Altro che toghe: anche i romani (ogni tanto) portavano i pantaloni

Li portavano gli uomini e si chiamavano feminalia (parola che non c’entra niente con le donne). Un uso imparato dai tanto disprezzati barbari ma che, quando il clima diventava freddo, si rivelò utile

Anche i romani indossavano pantaloni. Certo, la toga era il vestito preferito e non fu mai scalzata davvero. Ma dalla fine del I secolo a.C anche l’abitudine, fino a quel momento considerata barbara e un po’ ridicola divenne corrente anche nel neonato impero (che fingeva ancora di essere una repubblica).
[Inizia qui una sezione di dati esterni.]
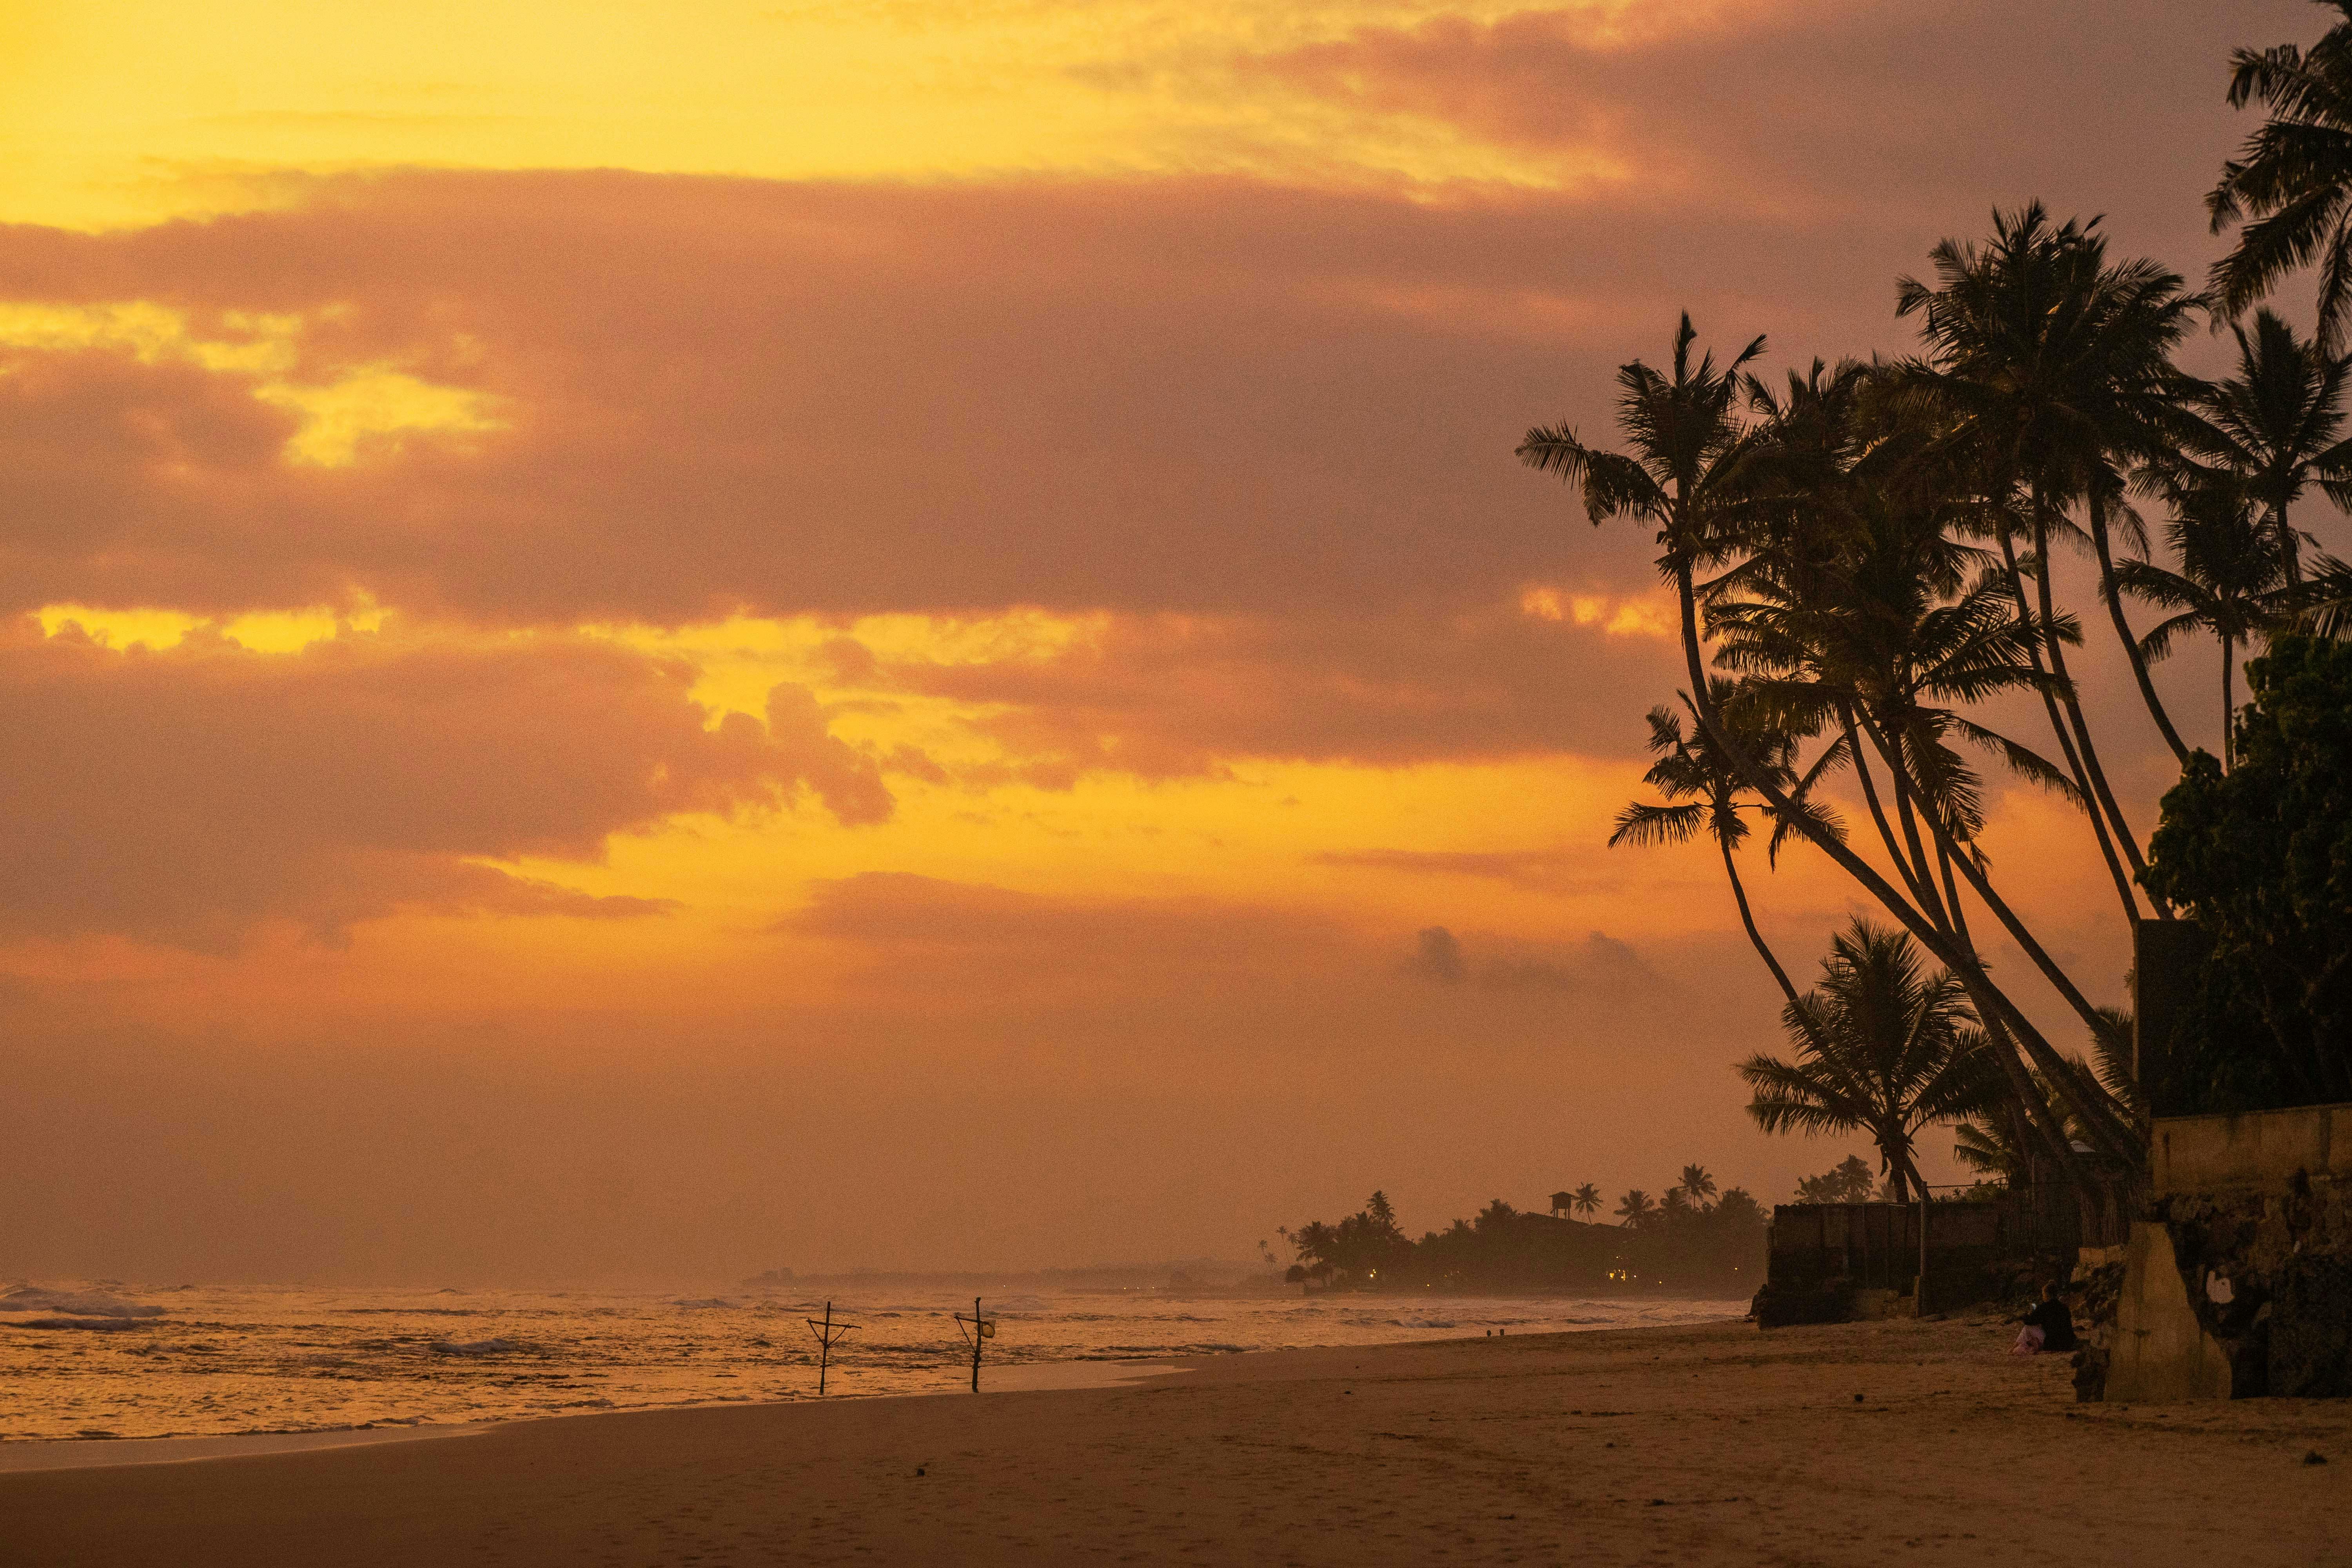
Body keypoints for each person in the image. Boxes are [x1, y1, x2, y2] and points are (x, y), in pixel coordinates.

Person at [2011, 1282, 2077, 1356]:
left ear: (2047, 1295)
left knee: (2027, 1328)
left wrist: (2026, 1315)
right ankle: (2020, 1346)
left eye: (2043, 1294)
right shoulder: (2064, 1307)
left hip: (2053, 1344)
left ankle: (2014, 1347)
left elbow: (2030, 1321)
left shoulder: (2044, 1307)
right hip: (2069, 1343)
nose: (2043, 1297)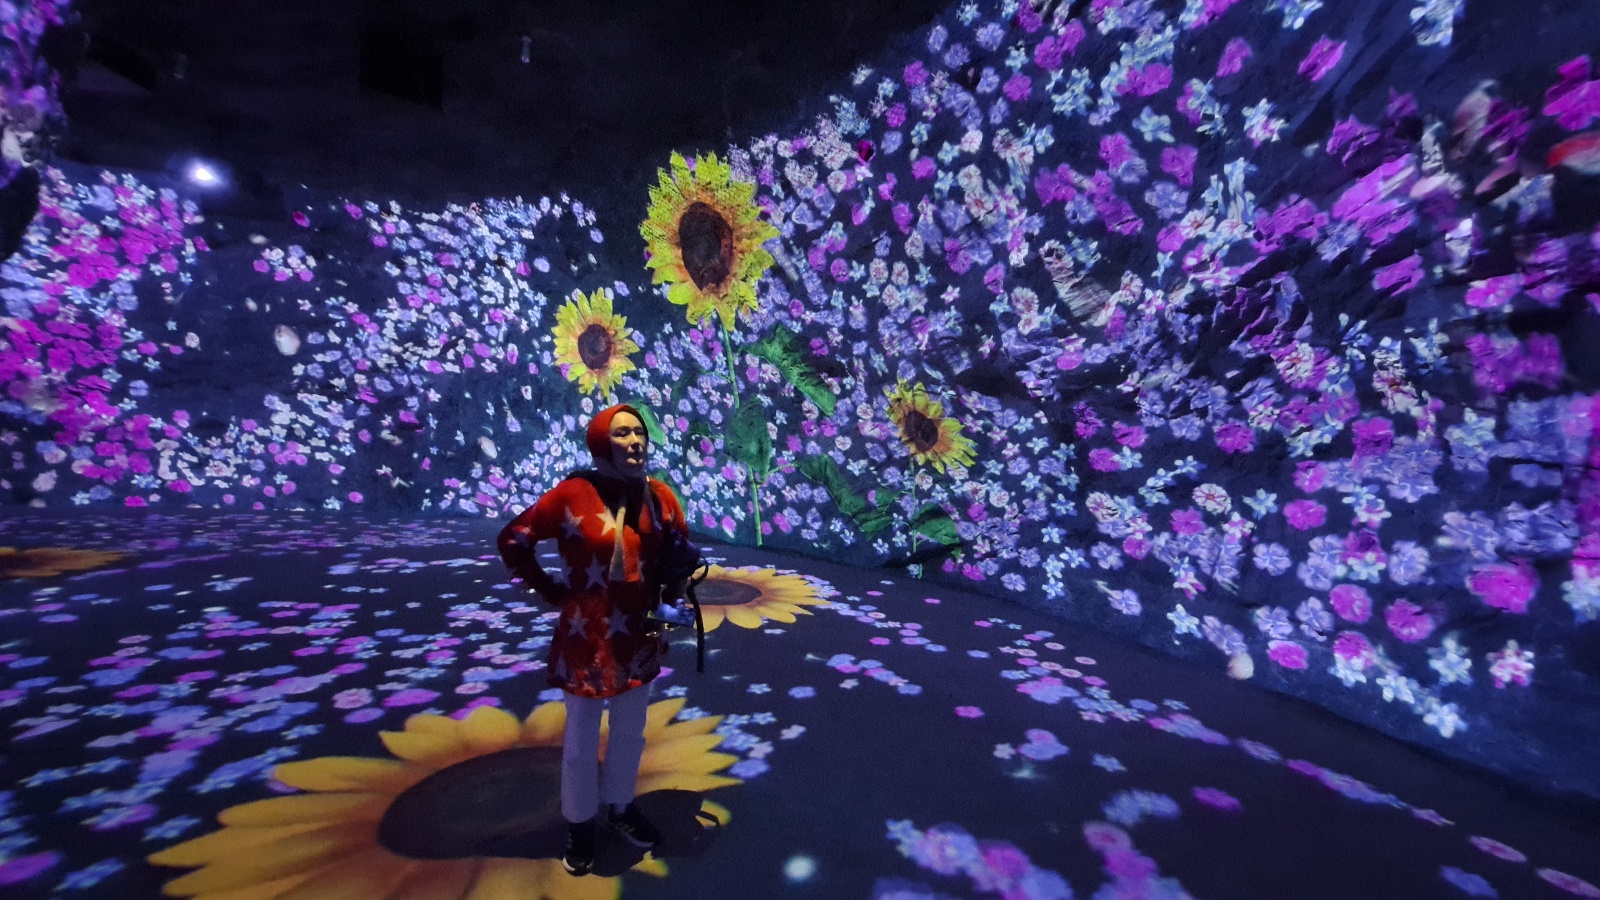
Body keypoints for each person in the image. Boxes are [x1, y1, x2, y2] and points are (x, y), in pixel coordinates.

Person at [497, 403, 698, 876]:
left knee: (630, 731)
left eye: (639, 432)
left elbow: (676, 559)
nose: (635, 441)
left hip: (638, 636)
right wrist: (550, 590)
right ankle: (580, 824)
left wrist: (674, 603)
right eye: (622, 433)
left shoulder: (661, 497)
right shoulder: (573, 494)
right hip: (586, 639)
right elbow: (514, 539)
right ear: (601, 442)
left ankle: (621, 806)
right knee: (581, 740)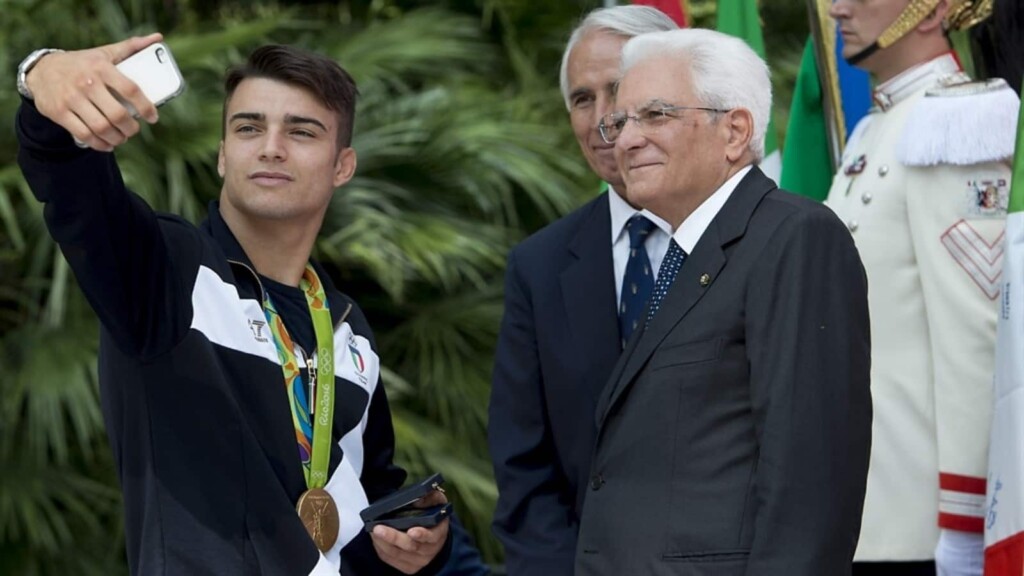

All’epoca si chiamavano “feminalia” ed erano portati da uomini. Il nome, che potrebbe trarre in inganno il non conoscitore di latino, non c’entra niente con le femmine ma c’entra molto con il femore (in latino femur / femoris, o femur / feminis). Non coprivano tutta la gamba, ma appunto solo la parte superiore, in coincidenza con il femore. Erano una sorta di pantaloni alla zuava, prima che esistessero gli zuavi.

Fino alla fine della Repubblica i romani evitarono di indossarli. Li conoscevano a causa dei frequenti contatti con le tribù barbare lungo i confini, come ad esempio i Galli (loro portavano i feminalia per ripararsi dai rigidi inverni del nord) e proprio per questa ragione li disprezzavano. Ma il primo a renderli popolari fu proprio l’imperatore Augusto, che li sdoganò – soprattutto per affrontare gli inverni durante le campagne militari e proteggere la salute malferma.

Nel giro di poco tempo divennero un capo abbastanza diffuso: erano in cotone e lana per i fanti, mentre i cavalieri preferivano una versione in cuoio, che garantiva una protezione migliore alla pelle delle gambe. Rimasero, comunque, un vestito da lavoro – nel caso, dei soldati, il lavoro consisteva nella campagna militare – perché la toga non fu mai scalzata.